(Using the information):
**a.** In the PySCF basis set text below, why is it usually unnecessary to set the cart attribute yourself?
**b.** Reproduce the passage of the PySCF basis set text below, starting with "## cart attribute" and going on through "for most calculations.".

(Text shown):
"""

Advanced users who are interested in using custom basis sets or basis sets that not pre-defined in PySCF are directed [here](http://sunqm.github.io/pyscf/gto.html#input-basis). Useful resources for the latter include the [EMSL basis set exchange](https://bse.pnl.gov/bse/portal) and the [PSI4 basis set page](http://www.psicode.org/psi4manual/master/basissets_byfamily.html). PySCF can parse both NWChem and Gaussian94 format basis set files. Additionally, PySCF can read a file containing the desired basis set.

## cart attribute

The cart attribute determines whether the d and/or higher basis functions are taken to be *spherical* (i.e., d=5 functions, f=7 functions, g=9 functions, etc.) or *Cartesian* (i.e., d=6 functions, f=10 functions, g=15 functions, etc.). mol.cart=0 (default) specifices *spherical* functions and mol.cart=1 specifies *Cartesian* functions. If an existing basis set in PySCF is being used, the cart attribute is automatically set based on how the basis set itself was optimized. Thus, it is not necessary to define this attribute for most calculations.

"""

(Data section):

"""

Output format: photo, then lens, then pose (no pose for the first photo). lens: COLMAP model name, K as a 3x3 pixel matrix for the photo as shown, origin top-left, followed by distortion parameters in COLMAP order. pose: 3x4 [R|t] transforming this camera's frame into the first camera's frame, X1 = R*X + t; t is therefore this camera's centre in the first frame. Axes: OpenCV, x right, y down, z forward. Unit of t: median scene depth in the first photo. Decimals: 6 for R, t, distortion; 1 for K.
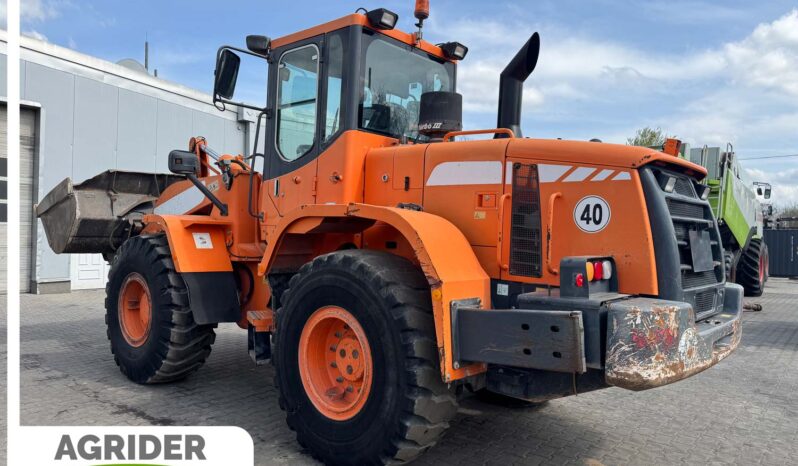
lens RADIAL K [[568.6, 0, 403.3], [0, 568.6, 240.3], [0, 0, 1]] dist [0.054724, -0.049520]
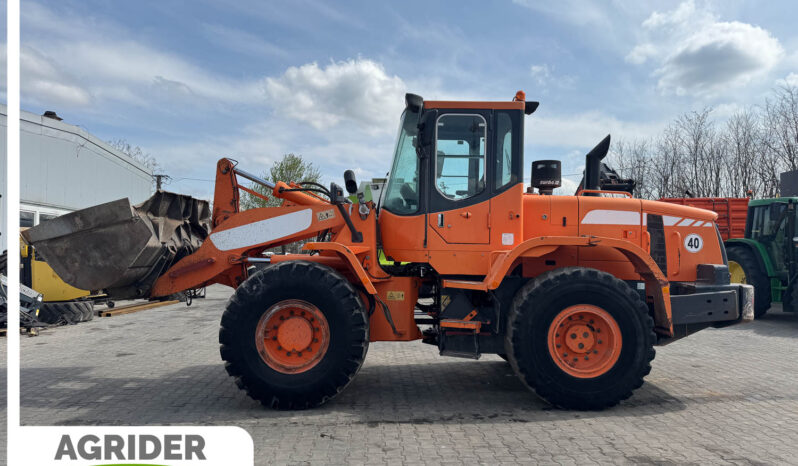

"""

(Solutions per task):
**a.** When you use a basis set that already exists in PySCF, the cart attribute is set automatically according to how that basis set was optimized. For most calculations, you therefore don't have to define it.

**b.**
## cart attribute

The cart attribute determines whether the d and/or higher basis functions are taken to be *spherical* (i.e., d=5 functions, f=7 functions, g=9 functions, etc.) or *Cartesian* (i.e., d=6 functions, f=10 functions, g=15 functions, etc.). mol.cart=0 (default) specifices *spherical* functions and mol.cart=1 specifies *Cartesian* functions. If an existing basis set in PySCF is being used, the cart attribute is automatically set based on how the basis set itself was optimized. Thus, it is not necessary to define this attribute for most calculations.